- [WHAT YOU NEED TO DO]:
Could you set down exactly the lines of the data below, starting at the one that holds "The world can" and ending at the one that holds "Scalable Solutions", both included, and only those?

- [RECORDS TO PROCESS]:
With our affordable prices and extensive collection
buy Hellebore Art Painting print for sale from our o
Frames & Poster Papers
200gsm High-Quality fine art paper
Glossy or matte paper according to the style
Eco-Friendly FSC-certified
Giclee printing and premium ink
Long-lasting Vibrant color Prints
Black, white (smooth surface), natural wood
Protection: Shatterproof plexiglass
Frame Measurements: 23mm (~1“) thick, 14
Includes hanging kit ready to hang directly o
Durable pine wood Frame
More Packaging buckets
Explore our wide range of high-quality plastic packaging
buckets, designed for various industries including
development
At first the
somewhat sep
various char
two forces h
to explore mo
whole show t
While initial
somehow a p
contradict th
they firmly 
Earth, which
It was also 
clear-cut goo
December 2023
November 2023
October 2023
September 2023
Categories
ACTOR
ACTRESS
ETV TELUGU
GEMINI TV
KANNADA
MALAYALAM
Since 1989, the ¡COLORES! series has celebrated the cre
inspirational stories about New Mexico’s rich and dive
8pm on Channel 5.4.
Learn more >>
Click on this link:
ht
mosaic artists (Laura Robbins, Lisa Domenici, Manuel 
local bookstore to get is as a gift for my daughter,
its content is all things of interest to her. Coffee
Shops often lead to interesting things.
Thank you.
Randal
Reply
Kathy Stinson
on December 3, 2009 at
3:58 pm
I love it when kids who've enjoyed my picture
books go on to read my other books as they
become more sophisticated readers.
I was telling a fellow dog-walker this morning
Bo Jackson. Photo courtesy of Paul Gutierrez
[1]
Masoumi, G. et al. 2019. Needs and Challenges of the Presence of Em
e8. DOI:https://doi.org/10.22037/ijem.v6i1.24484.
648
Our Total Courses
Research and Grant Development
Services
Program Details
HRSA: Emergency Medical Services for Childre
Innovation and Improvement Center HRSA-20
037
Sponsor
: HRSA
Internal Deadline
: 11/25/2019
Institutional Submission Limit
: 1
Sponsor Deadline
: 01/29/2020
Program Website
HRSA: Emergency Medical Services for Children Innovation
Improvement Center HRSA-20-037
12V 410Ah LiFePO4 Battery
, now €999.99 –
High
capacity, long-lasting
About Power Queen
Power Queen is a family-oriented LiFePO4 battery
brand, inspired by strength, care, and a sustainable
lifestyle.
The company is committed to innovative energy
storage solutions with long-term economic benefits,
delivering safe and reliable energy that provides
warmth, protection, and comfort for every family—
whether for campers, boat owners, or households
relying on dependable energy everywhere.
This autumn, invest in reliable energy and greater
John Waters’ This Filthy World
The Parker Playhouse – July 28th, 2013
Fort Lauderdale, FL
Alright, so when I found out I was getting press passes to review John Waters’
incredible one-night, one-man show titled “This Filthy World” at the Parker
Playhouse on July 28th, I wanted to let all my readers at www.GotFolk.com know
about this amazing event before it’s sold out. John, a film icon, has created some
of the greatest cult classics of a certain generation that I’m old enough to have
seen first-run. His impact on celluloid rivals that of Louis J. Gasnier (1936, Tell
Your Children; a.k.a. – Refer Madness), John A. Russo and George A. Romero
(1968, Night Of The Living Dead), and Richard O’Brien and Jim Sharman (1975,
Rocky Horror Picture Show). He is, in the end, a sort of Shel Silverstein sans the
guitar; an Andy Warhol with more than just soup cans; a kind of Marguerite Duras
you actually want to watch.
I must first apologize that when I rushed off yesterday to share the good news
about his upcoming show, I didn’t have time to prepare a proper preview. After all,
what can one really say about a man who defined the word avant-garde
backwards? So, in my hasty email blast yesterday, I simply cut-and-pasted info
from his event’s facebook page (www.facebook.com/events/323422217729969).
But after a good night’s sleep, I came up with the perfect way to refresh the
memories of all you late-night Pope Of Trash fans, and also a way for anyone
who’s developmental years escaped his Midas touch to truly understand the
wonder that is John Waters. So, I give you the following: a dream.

==

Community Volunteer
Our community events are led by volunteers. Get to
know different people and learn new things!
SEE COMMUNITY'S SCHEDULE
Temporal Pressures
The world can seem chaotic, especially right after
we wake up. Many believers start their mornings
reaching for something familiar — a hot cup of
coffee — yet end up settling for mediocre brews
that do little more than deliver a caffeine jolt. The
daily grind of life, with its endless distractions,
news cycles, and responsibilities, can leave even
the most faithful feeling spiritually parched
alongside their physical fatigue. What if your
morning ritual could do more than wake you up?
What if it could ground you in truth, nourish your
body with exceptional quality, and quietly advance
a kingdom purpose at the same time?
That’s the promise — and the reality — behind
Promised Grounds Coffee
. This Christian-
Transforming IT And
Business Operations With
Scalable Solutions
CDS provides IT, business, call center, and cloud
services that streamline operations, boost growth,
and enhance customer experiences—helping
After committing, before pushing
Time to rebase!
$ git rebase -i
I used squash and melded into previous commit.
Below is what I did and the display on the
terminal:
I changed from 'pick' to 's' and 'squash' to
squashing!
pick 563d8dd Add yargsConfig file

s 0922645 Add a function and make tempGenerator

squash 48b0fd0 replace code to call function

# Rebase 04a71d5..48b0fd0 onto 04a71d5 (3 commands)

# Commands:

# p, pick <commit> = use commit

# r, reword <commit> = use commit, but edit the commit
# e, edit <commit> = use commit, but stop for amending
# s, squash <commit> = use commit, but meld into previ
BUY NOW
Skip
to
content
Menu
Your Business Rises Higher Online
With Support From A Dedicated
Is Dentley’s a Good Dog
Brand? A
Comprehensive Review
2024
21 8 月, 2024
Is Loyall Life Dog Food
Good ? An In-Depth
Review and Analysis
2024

- [RESPONSE BELOW]:
The world can seem chaotic, especially right after
we wake up. Many believers start their mornings
reaching for something familiar — a hot cup of
coffee — yet end up settling for mediocre brews
that do little more than deliver a caffeine jolt. The
daily grind of life, with its endless distractions,
news cycles, and responsibilities, can leave even
the most faithful feeling spiritually parched
alongside their physical fatigue. What if your
morning ritual could do more than wake you up?
What if it could ground you in truth, nourish your
body with exceptional quality, and quietly advance
a kingdom purpose at the same time?
That’s the promise — and the reality — behind
Promised Grounds Coffee
. This Christian-
Transforming IT And
Business Operations With
Scalable Solutions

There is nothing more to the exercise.